With a routing table that supports un-pinged nodes, there’s really no reason to not just dump all potential nodes onto it at any opportunity. Any lookup in the DHT will generate multiple round-trip and multiple requests. Each successful request responds with 8 nodes that typically takes you closer to the target ID. Most of those nodes will not be used as part of the search itself, but now they could still be added as un-pinged nodes to the routing table. They will be pinged eventually by the periodic pinging (that happens every 6 seconds).
This means, any DHT lookup – get_peers, find_node, get – will not only grow the routing table with the nodes successfully queried; it will grow it by all nodes it learns about.
On top of this, whenever we add a node from an external source (for instance, a bittorrent peer, that may also be a DHT node), we send a find_node to confirm the node is alive. For these pings – without a bucket to pick an ID from – we use our node ID as the target. This creates another slight bias towards filling buckets close to our ID, which keeps the routing table healthy.
The graphs below illustrate the improvement in routing table maintenance. The first is from a run with current stable libtorrent-1.0.2, the second is head of the 1.0.x branch which includes the changes described in this post.
The blue line of confirmed nodes is probably the most interesting one to compare. Note how it continuously keeps growing in the newer version. It also saturates the table size quicker (in about 28 minutes vs. 60 minutes in).
These tests were run with just two torrents, announcing once every 30 minutes.
Here’s a graph comparing the total number of nodes in the routing table over time.
Once switching over all ping messages to find_node, it turns out that get_peers has identical semantics. All uses of find_node could be changed to instead send get_peers. The only difference between find_node and get_peers is that get_peers may also return bittorrent peers if the node we asked happen to have any for that info-hash. In these cases, the IDs we look up are not info-hashes, and thus will never result in any bittorrent peers, just nodes. Just like find_node.
The benefit of using get_peers is not obvious and not particularly important:
To understand this, consider you want to eavesdrop on the DHT. What you do is spinning up as many DHT nodes you can, with as diverse node IDs as possible (and ideally diverse IPs). These nodes act normal except they collect info-hashes of torrents and peers that are likely to be on those swarms. All these info-hashes are put on a queue and looked up in the DHT. When connecting to a peer, we intend to use ut_metadata extension and possibly pex to get more information about it.

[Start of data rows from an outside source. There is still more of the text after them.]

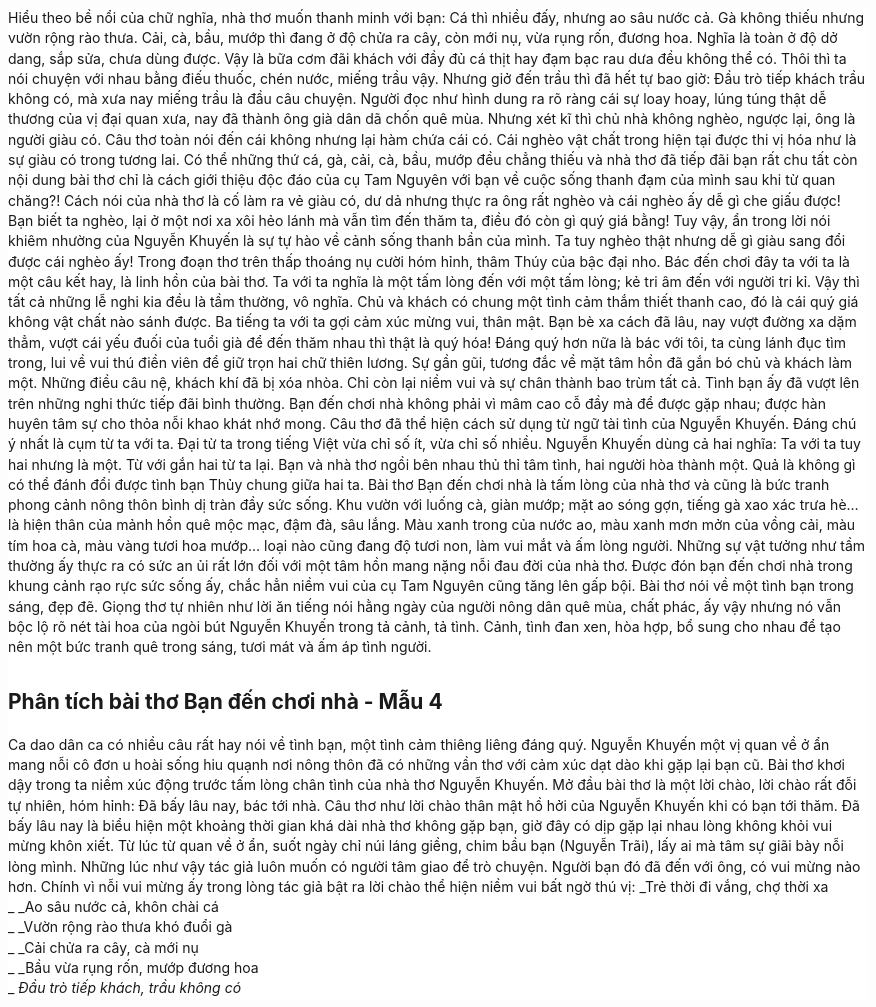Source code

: Hiểu theo bề nổi của chữ nghĩa, nhà thơ muốn thanh minh với bạn: Cá thì nhiều đấy, nhưng ao sâu nước cả. Gà không thiếu nhưng vườn rộng rào thưa. Cải, cà, bầu, mướp thì đang ở độ chửa ra cây, còn mới nụ, vừa rụng rốn, đương hoa. Nghĩa là toàn ở độ dở dang, sắp sửa, chưa dùng được. Vậy là bữa cơm đãi khách với đầy đủ cá thịt hay đạm bạc rau dưa đều không thể có. Thôi thì ta nói chuyện với nhau bằng điếu thuốc, chén nước, miếng trầu vậy. Nhưng giở đến trầu thì đã hết tự bao giờ: Đầu trò tiếp khách trầu không có, mà xưa nay miếng trầu là đầu câu chuyện. Người đọc như hình dung ra rõ ràng cái sự loay hoay, lúng túng thật dễ thương của vị đại quan xưa, nay đã thành ông già dân dã chốn quê mùa.
Nhưng xét kĩ thì chủ nhà không nghèo, ngược lại, ông là người giàu có. Câu thơ toàn nói đến cái không nhưng lại hàm chứa cái có. Cái nghèo vật chất trong hiện tại được thi vị hóa như là sự giàu có trong tương lai. Có thể những thứ cá, gà, cải, cà, bầu, mướp đều chẳng thiếu và nhà thơ đã tiếp đãi bạn rất chu tất còn nội dung bài thơ chỉ là cách giới thiệu độc đáo của cụ Tam Nguyên với bạn về cuộc sống thanh đạm của mình sau khi từ quan chăng?\!
Cách nói của nhà thơ là cố làm ra vẻ giàu có, dư dả nhưng thực ra ông rất nghèo và cái nghèo ấy dễ gì che giấu được\! Bạn biết ta nghèo, lại ở một nơi xa xôi hẻo lánh mà vẫn tìm đến thăm ta, điều đó còn gì quý giá bằng\! Tuy vậy, ẩn trong lời nói khiêm nhường của Nguyễn Khuyến là sự tự hào về cảnh sống thanh bần của mình. Ta tuy nghèo thật nhưng dễ gì giàu sang đổi được cái nghèo ấy\! Trong đoạn thơ trên thấp thoáng nụ cười hóm hỉnh, thâm Thúy của bậc đại nho.
Bác đến chơi đây ta với ta là một câu kết hay, là linh hồn của bài thơ. Ta với ta nghĩa là một tấm lòng đến với một tấm lòng; kẻ tri âm đến với người tri kỉ. Vậy thì tất cả những lễ nghi kia đều là tầm thường, vô nghĩa. Chủ và khách có chung một tình cảm thắm thiết thanh cao, đó là cái quý giá không vật chất nào sánh được. Ba tiếng ta với ta gợi cảm xúc mừng vui, thân mật. Bạn bè xa cách đã lâu, nay vượt đường xa dặm thẳm, vượt cái yếu đuối của tuổi già để đến thăm nhau thì thật là quý hóa\! Đáng quý hơn nữa là bác với tôi, ta cùng lánh đục tìm trong, lui về vui thú điền viên để giữ trọn hai chữ thiên lương. Sự gần gũi, tương đắc về mặt tâm hồn đã gắn bó chủ và khách làm một. Những điều câu nệ, khách khí đã bị xóa nhòa. Chỉ còn lại niềm vui và sự chân thành bao trùm tất cả. Tình bạn ấy đã vượt lên trên những nghi thức tiếp đãi bình thường. Bạn đến chơi nhà không phải vì mâm cao cỗ đầy mà để được gặp nhau; được hàn huyên tâm sự cho thỏa nỗi khao khát nhớ mong.
Câu thơ đã thể hiện cách sử dụng từ ngữ tài tình của Nguyễn Khuyến. Đáng chú ý nhất là cụm từ ta với ta. Đại từ ta trong tiếng Việt vừa chỉ số ít, vừa chỉ số nhiều. Nguyễn Khuyến dùng cả hai nghĩa: Ta với ta tuy hai nhưng là một. Từ với gắn hai từ ta lại. Bạn và nhà thơ ngồi bên nhau thủ thỉ tâm tình, hai người hòa thành một. Quả là không gì có thể đánh đổi được tình bạn Thủy chung giữa hai ta.
Bài thơ Bạn đến chơi nhà là tấm lòng của nhà thơ và cũng là bức tranh phong cảnh nông thôn bình dị tràn đầy sức sống. Khu vườn với luống cà, giàn mướp; mặt ao sóng gợn, tiếng gà xao xác trưa hè… là hiện thân của mảnh hồn quê mộc mạc, đậm đà, sâu lắng. Màu xanh trong của nước ao, màu xanh mơn mởn của vồng cải, màu tím hoa cà, màu vàng tươi hoa mướp… loại nào cũng đang độ tươi non, làm vui mắt và ấm lòng người. Những sự vật tưởng như tầm thường ấy thực ra có sức an ủi rất lớn đối với một tâm hồn mang nặng nỗi đau đời của nhà thơ. Được đón bạn đến chơi nhà trong khung cảnh rạo rực sức sống ấy, chắc hẳn niềm vui của cụ Tam Nguyên cũng tăng lên gấp bội.
Bài thơ nói về một tình bạn trong sáng, đẹp đẽ. Giọng thơ tự nhiên như lời ăn tiếng nói hằng ngày của người nông dân quê mùa, chất phác, ấy vậy nhưng nó vẫn bộc lộ rõ nét tài hoa của ngòi bút Nguyễn Khuyến trong tả cảnh, tả tình. Cảnh, tình đan xen, hòa hợp, bổ sung cho nhau để tạo nên một bức tranh quê trong sáng, tươi mát và ấm áp tình người.
## **Phân tích bài thơ Bạn đến chơi nhà - Mẫu 4**
Ca dao dân ca có nhiều câu rất hay nói về tình bạn, một tình cảm thiêng liêng đáng quý. Nguyễn Khuyến một vị quan về ở ẩn mang nỗi cô đơn u hoài sống hiu quạnh nơi nông thôn đã có những vần thơ với cảm xúc dạt dào khi gặp lại bạn cũ.
Bài thơ khơi dậy trong ta niềm xúc động trước tấm lòng chân tình của nhà thơ Nguyễn Khuyến. Mở đầu bài thơ là một lời chào, lời chào rất đỗi tự nhiên, hóm hỉnh: Đã bấy lâu nay, bác tới nhà. Câu thơ như lời chào thân mật hồ hởi của Nguyễn Khuyến khi có bạn tới thăm. Đã bấy lâu nay là biểu hiện một khoảng thời gian khá dài nhà thơ không gặp bạn, giờ đây có dịp gặp lại nhau lòng không khỏi vui mừng khôn xiết.
Từ lúc từ quan về ở ẩn, suốt ngày chỉ núi láng giềng, chim bầu bạn \(Nguyễn Trãi\), lấy ai mà tâm sự giãi bày nỗi lòng mình. Những lúc như vậy tác giả luôn muốn có người tâm giao để trò chuyện. Người bạn đó đã đến với ông, có vui mừng nào hơn. Chính vì nỗi vui mừng ấy trong lòng tác giả bật ra lời chào thể hiện niềm vui bất ngờ thú vị:
_Trẻ thời đi vắng, chợ thời xa  
_ _Ao sâu nước cả, khôn chài cá  
_ _Vườn rộng rào thưa khó đuổi gà  
_ _Cải chửa ra cây, cà mới nụ  
_ _Bầu vừa rụng rốn, mướp đương hoa  
_ _Đầu trò tiếp khách, trầu không có_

One way to optimize the collection of info-hashes is to consider any info_hash argument in a get_peers request to be a potential torrent. If receiving significantly more get_peers requests, either we’ll have a lot more work to do to connect to them all and look them all up, or we have to disregard all get_peers requests (for the purpose of collecting info-hashes). This would leave us with just announce_peer, sent directly to us. This significantly limits the reach of each eavesdrop node in the network, and we would probably need more of them.
We can take this one step further. Whenever we ping a node (using a get_peers request) we generate a random ID to use as the target/info_hash. Instead of using a completely random ID, generate something that looks random but still has a recognizable property.
For instance, use the penultimate word of the random ID, combine it with a secret session key and hash it with SHA-1. Put the first word in the digest as the last word in the ID.
Node IDs in the BitTorrent DHT are 160 bits, 20 bytes or 5 words. The DHT is not big enough to even need the full 32 bits of the first word for routing, so word 1-4 can be used for anything without affecting routing (as a side note, for topics of the first word, see this post).
With this scheme, if the bittorrent engine ever receives an incoming connection handshaking with an info-hash that has this signature / property, it’s a safe assumption that peer learned about it by snooping the DHT, and we can ban that IP.